Not much changed in Metro Vancouver’s industrial real estate market this fall, largely due to the fact that investors are treating the space with “cautious optimism” amid ongoing economic woes in the U.S. and Europe.
On Wednesday, commercial real estate services company Avison Young issued its Fall 2011 Metro Vancouver Industrial Overview report, which revealed the industrial vacancy rate edged up 0.2% to 4.6% this season compared with the same period last year.
Avison Young industrial associate Michael Farrell said buyers and tenants remain positive about the sector, but are holding back somewhat due to global economic risks.
“The slight increase is really negligible when you look at that point change on a market-wide basis, it really is just turnover,” said Farrell.
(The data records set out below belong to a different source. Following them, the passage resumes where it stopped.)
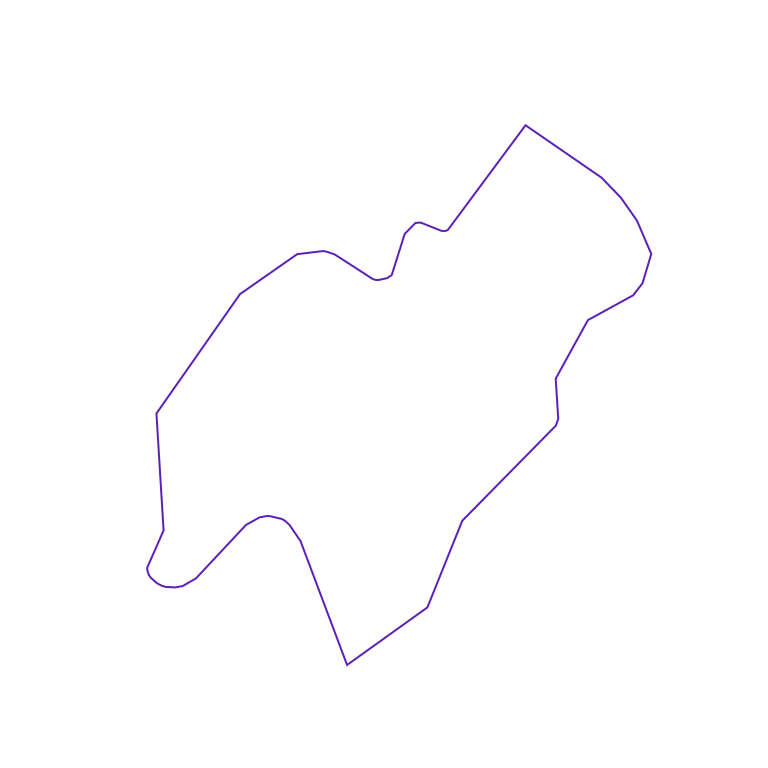 map outline of Ealing (orthographic projection), rotated 307°
{"feature_id": "GBR-2066", "entity_name": "Ealing", "entity_type": "London Borough", "adm_level": 1, "iso_a3": "GBR", "parent_name": "United Kingdom", "parent_adm1": "", "projection": "orthographic", "projection_center": [-0.328, 51.519], "detail": "fine", "context": "isolated", "style": "outline", "palette": "violet", "viewbox_px": 768, "rotation_deg": 307, "n_neighbors": 0, "source": "natural_earth", "source_scale": "10m", "svg_char_len": 793}
<svg xmlns="http://www.w3.org/2000/svg" viewBox="0 0 768 768"><g transform="rotate(307 384 384)"><path d="M620.1,529.8L604.8,529.6L557.8,508.4L491.6,517.9L461.2,544.0L454.3,546.3L321.9,528.8L231.7,553.1L137.4,523.6L208.3,411.9L214.6,393.3L215.2,386.7L214.6,383.3L209.8,372.4L207.7,369.5L202.6,364.9L188.5,358.6L115.5,350.8L101.5,344.8L96.1,339.9L90.6,331.9L89.3,328.4L88.6,325.0L88.3,321.4L89.0,314.1L90.0,311.0L92.0,308.1L94.5,305.5L134.4,296.1L223.5,220.0L369.2,214.9L435.4,236.5L453.4,255.2L455.1,258.4L457.8,266.7L461.1,312.0L462.0,314.5L463.5,316.8L470.4,322.8L475.7,324.6L516.3,310.2L531.6,312.2L535.0,316.2L540.8,337.4L541.8,339.4L543.8,341.4L545.6,342.3L675.8,341.3L679.7,433.8L675.3,461.3L666.7,487.7L648.7,519.2L620.1,529.8Z" fill="none" stroke="#5b21b6" stroke-width="2"/></g></svg>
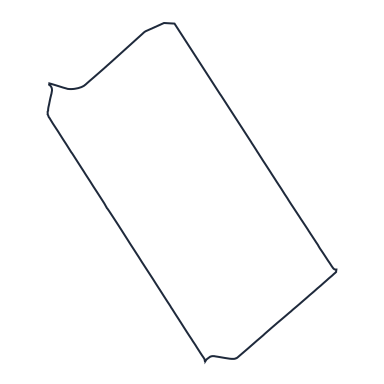 Shaykh Zayed, Al Jizah, Egypt
{"feature_id": "37247803B86158206640686", "entity_name": "Shaykh Zayed", "entity_type": "district", "adm_level": 2, "iso_a3": "EGY", "parent_name": "Egypt", "parent_adm1": "Al Jizah", "projection": "equal_earth", "projection_center": [30.979, 30.049], "detail": "fine", "context": "isolated", "style": "outline", "palette": "slate", "viewbox_px": 384, "rotation_deg": 0, "n_neighbors": 0, "source": "geoboundaries", "source_scale": "gbopen_adm2", "svg_char_len": 4011}
<svg xmlns="http://www.w3.org/2000/svg" viewBox="0 0 384 384"><path d="M204.8,360.7L205.0,360.6L205.3,360.7L205.3,360.8L205.5,360.9L205.5,361.0L206.4,359.6L207.2,358.9L208.8,357.7L209.1,357.5L209.4,357.3L209.6,357.1L209.8,357.0L209.9,356.9L210.0,356.9L210.3,356.7L210.5,356.6L210.8,356.5L211.0,356.4L211.3,356.4L211.5,356.3L211.8,356.2L212.0,356.2L212.3,356.1L212.6,356.1L212.8,356.1L213.1,356.1L213.3,356.1L213.5,356.1L213.9,356.1L214.0,356.1L214.4,356.2L216.1,356.5L217.5,356.7L225.1,358.0L229.7,358.7L232.1,358.9L232.4,358.9L232.6,358.9L232.9,358.9L233.1,358.9L233.4,358.9L233.5,358.9L233.9,358.9L234.0,358.9L234.3,358.8L234.5,358.8L234.8,358.7L235.0,358.7L235.3,358.6L235.6,358.5L235.7,358.4L235.9,358.4L236.0,358.3L236.2,358.2L236.3,358.2L236.5,358.1L236.8,358.0L236.9,357.9L237.1,357.8L237.2,357.7L237.3,357.6L237.5,357.5L239.8,355.5L248.2,348.3L257.1,340.5L258.3,339.5L263.2,335.3L264.9,333.7L271.5,327.9L275.6,324.4L277.2,323.0L281.6,319.3L286.2,315.4L289.8,312.3L290.6,311.7L293.0,309.5L296.6,306.5L307.7,296.9L309.7,295.1L314.3,291.2L317.3,288.5L321.2,285.2L324.1,282.6L326.5,280.5L328.8,278.4L331.8,275.9L332.9,274.9L333.6,274.2L334.8,273.2L336.1,272.0L336.1,271.7L336.1,271.4L336.2,270.9L336.4,269.5L336.2,269.5L335.4,269.5L334.7,269.4L334.3,269.2L334.1,269.1L333.5,268.5L333.3,268.4L333.2,268.2L332.9,267.8L332.7,267.6L332.6,267.4L331.8,266.3L329.6,262.9L328.7,261.6L328.0,260.6L326.0,257.5L323.7,254.0L321.9,251.3L319.9,248.4L318.6,246.2L318.2,245.5L318.2,245.4L318.1,245.2L316.7,243.1L315.8,241.8L315.7,241.6L313.8,238.7L313.5,238.3L313.4,238.1L311.5,235.2L310.1,233.1L310.0,232.9L309.9,232.7L308.8,231.1L307.9,229.6L305.2,225.5L304.4,224.3L300.6,218.6L298.7,215.6L298.5,215.4L298.4,215.2L292.6,206.4L291.4,204.6L288.5,200.1L287.5,198.4L284.7,194.2L282.0,189.9L281.9,189.8L281.7,189.4L279.8,186.5L278.8,185.0L278.6,184.7L278.4,184.4L277.9,183.6L276.9,182.1L276.7,181.8L276.5,181.5L275.3,179.6L273.7,177.1L271.8,174.2L271.6,173.9L271.5,173.7L269.9,171.2L267.5,167.5L264.9,163.5L263.1,160.8L261.9,158.9L261.7,158.5L261.4,158.1L258.9,154.2L258.7,153.8L257.8,152.5L256.6,150.6L256.5,150.4L256.3,150.1L255.6,149.0L253.3,145.4L251.7,143.0L251.6,142.8L251.5,142.6L251.3,142.3L251.2,142.1L221.3,95.9L220.7,95.0L220.5,94.7L220.3,94.5L174.5,23.6L164.0,23.0L145.5,31.3L144.2,32.2L112.2,61.1L102.9,69.4L96.6,74.9L89.9,80.7L86.5,83.7L85.3,84.8L84.9,85.0L84.6,85.3L83.8,85.9L82.6,86.5L81.4,87.1L79.8,87.6L78.3,88.1L76.3,88.5L74.7,88.8L73.0,89.0L70.5,89.1L68.9,89.0L67.7,88.9L66.1,88.4L63.2,87.6L56.2,85.4L51.6,84.0L49.4,83.4L49.4,83.5L49.2,84.2L49.1,84.7L49.3,84.8L50.3,85.7L50.5,85.9L50.8,86.2L51.2,86.9L51.7,87.9L51.8,88.4L51.9,88.9L52.0,89.8L52.0,90.2L52.0,90.5L51.4,94.0L51.3,94.3L51.2,94.5L51.1,95.0L50.3,98.3L49.6,101.7L49.1,104.3L48.4,107.4L48.2,108.8L48.1,109.8L48.1,110.4L48.1,110.5L48.1,110.8L47.8,111.2L47.7,111.5L47.6,111.8L47.7,113.2L47.7,113.8L47.7,114.1L47.6,114.3L48.2,115.4L48.3,115.7L48.4,116.0L48.5,116.4L48.8,117.1L48.9,117.3L49.1,117.5L49.6,118.1L49.8,118.5L50.0,118.8L50.7,120.0L52.9,123.6L58.3,131.8L60.1,134.7L60.2,134.9L60.3,135.0L62.2,138.0L63.6,140.2L66.1,144.0L67.8,146.7L69.8,149.9L71.3,152.3L72.1,153.3L81.6,168.1L83.8,171.5L85.6,174.4L90.1,181.3L93.3,186.4L98.0,193.6L104.3,203.4L104.8,204.3L106.2,206.8L106.3,206.9L106.3,207.0L106.9,208.1L107.1,208.3L107.4,208.6L108.8,210.6L109.0,210.9L111.9,215.3L119.2,226.5L120.1,228.0L120.4,228.4L120.6,228.7L123.2,232.8L126.5,238.0L126.7,238.3L126.9,238.6L130.3,244.0L134.2,250.0L138.6,256.8L138.9,257.2L139.1,257.6L140.5,259.8L141.6,261.6L147.2,270.2L148.7,272.5L150.0,274.5L152.8,278.8L155.9,283.7L159.7,289.6L159.8,289.7L159.9,289.9L163.4,295.4L167.0,301.0L170.3,306.0L171.2,307.6L172.1,308.9L173.3,310.8L175.9,314.9L178.5,318.9L179.1,319.8L180.0,321.3L180.3,321.7L180.5,322.0L184.3,328.0L186.6,331.6L189.8,336.5L190.8,338.0L191.8,339.5L192.7,341.0L194.0,342.9L195.9,345.8L196.0,346.0L197.0,347.6L199.7,351.8L199.9,352.1L200.0,352.3L202.1,355.5L203.3,357.2L204.5,359.1L204.8,360.7Z" fill="none" stroke="#1e293b" stroke-width="2"/></svg>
The report noted that new tenants moved onto sites in Langley and Surrey, tightening vacancy rates in those municipalities, but ongoing property tax issues and construction congestion in the Tri-Cities, New Westminster and east of the Pitt River led to an increase in vacancy rates.
But unlike other Canadian real estate markets, investors in Metro Vancouver continue to enjoy a relatively steady vacancy rate due to a limited new supply and a lack of existing space being returned to the market.
That situation, explained Avison Young principal Douglas McMurray, has struck an uneasy balance between investors and owner-operators.
“The continuing strength of Metro Vancouver’s industrial market has fuelled discussion about what are the true drivers and fundamentals responsible for the region’s ongoing performance,” said McMurray.